Data provided:
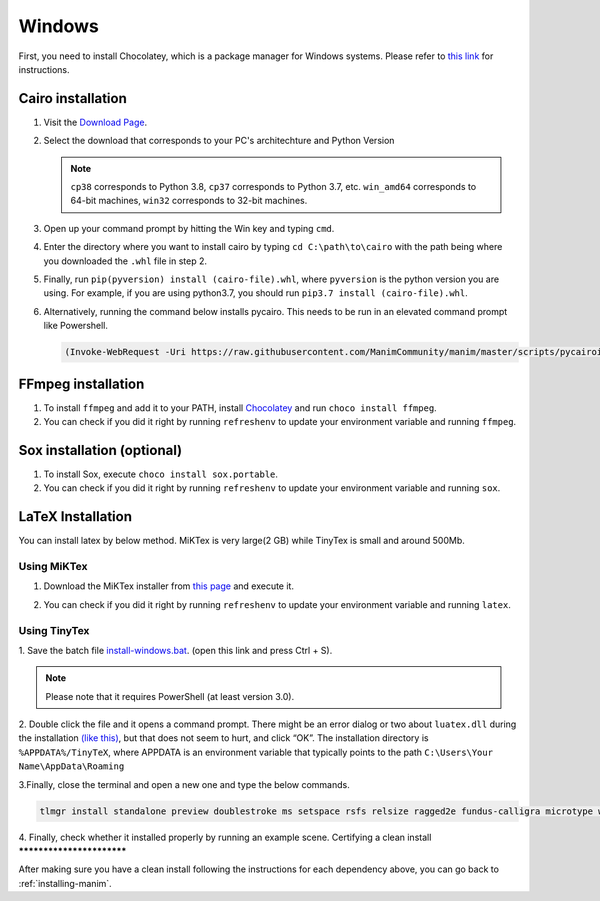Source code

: Windows
=======

First, you need to install Chocolatey, which is a package manager for Windows
systems.  Please refer to `this link <https://chocolatey.org/install>`_ for
instructions.


Cairo installation
******************

1. Visit the `Download Page
   <https://www.lfd.uci.edu/~gohlke/pythonlibs/#pycairo>`_.

2. Select the download that corresponds to your PC's architechture and Python
   Version

   .. image:: ../_static/windows_cairo.png
       :align: center
       :width: 400px
       :alt: windows cairo download page

   .. note:: ``cp38`` corresponds to Python 3.8, ``cp37`` corresponds to Python
             3.7, etc. ``win_amd64`` corresponds to 64-bit machines, ``win32``
             corresponds to 32-bit machines.

3. Open up your command prompt by hitting the Win key and typing ``cmd``.

4. Enter the directory where you want to install cairo by typing ``cd
   C:\path\to\cairo`` with the path being where you downloaded the ``.whl``
   file in step 2.

5. Finally, run ``pip(pyversion) install (cairo-file).whl``, where
   ``pyversion`` is the python version you are using.  For example, if you are
   using python3.7, you should run ``pip3.7 install (cairo-file).whl``.


6. Alternatively, running the command below installs pycairo.  This needs to be
   run in an elevated command prompt like Powershell.

   .. code-block:: powershell

      (Invoke-WebRequest -Uri https://raw.githubusercontent.com/ManimCommunity/manim/master/scripts/pycairoinstall.py -UseBasicParsing).Content | py -3


FFmpeg installation
*******************

1. To install ``ffmpeg`` and add it to your PATH, install `Chocolatey
   <https://chocolatey.org/>`_ and run ``choco install ffmpeg``.

2. You can check if you did it right by running ``refreshenv`` to update your
   environment variable and running ``ffmpeg``.


Sox installation (optional)
***************************

1. To install Sox, execute ``choco install sox.portable``.

2. You can check if you did it right by running ``refreshenv`` to update your
   environment variable and running ``sox``.

LaTeX Installation
******************
You can install latex by below method. MiKTex is very large(2 GB) while TinyTex is small and around 500Mb.

Using MiKTex
------------
1. Download the MiKTex installer from `this page
   <https://miktex.org/download>`_ and execute it.

   .. image:: ../_static/windows_miktex.png
       :align: center
       :width: 500px
       :alt: windows latex download page

2. You can check if you did it right by running ``refreshenv`` to update your
   environment variable and running ``latex``.

Using TinyTex
-------------

1. Save the batch file `install-windows.bat
<https://yihui.org/gh/tinytex/tools/install-windows.bat>`_. (open this link and press Ctrl + S).

.. note:: Please note that it requires PowerShell (at least version 3.0).

2. Double click the file and it opens a command prompt. There might be an error 
dialog or two about ``luatex.dll`` during the installation `(like this)
<https://db.yihui.org/images/install-tl-win-lua.png>`_, but that does not seem to hurt, and click “OK”. The installation directory is ``%APPDATA%/TinyTeX``, where APPDATA is an environment variable that typically points to the path ``C:\Users\Your Name\AppData\Roaming``

3.Finally, close the terminal and open a new one and type the below commands.

.. code-block:: powershell

      tlmgr install standalone preview doublestroke ms setspace rsfs relsize ragged2e fundus-calligra microtype wasysym physics dvisvgm jknapltx wasy cm-super babel-english

4. Finally, check whether it installed properly by running an example scene.
Certifying a clean install
**************************

After making sure you have a clean install following the instructions for each
dependency above, you can go back to :ref:`installing-manim`.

Activity: Using the data above, return each line that includes the word "clean".

Response below:
Certifying a clean install
After making sure you have a clean install following the instructions for each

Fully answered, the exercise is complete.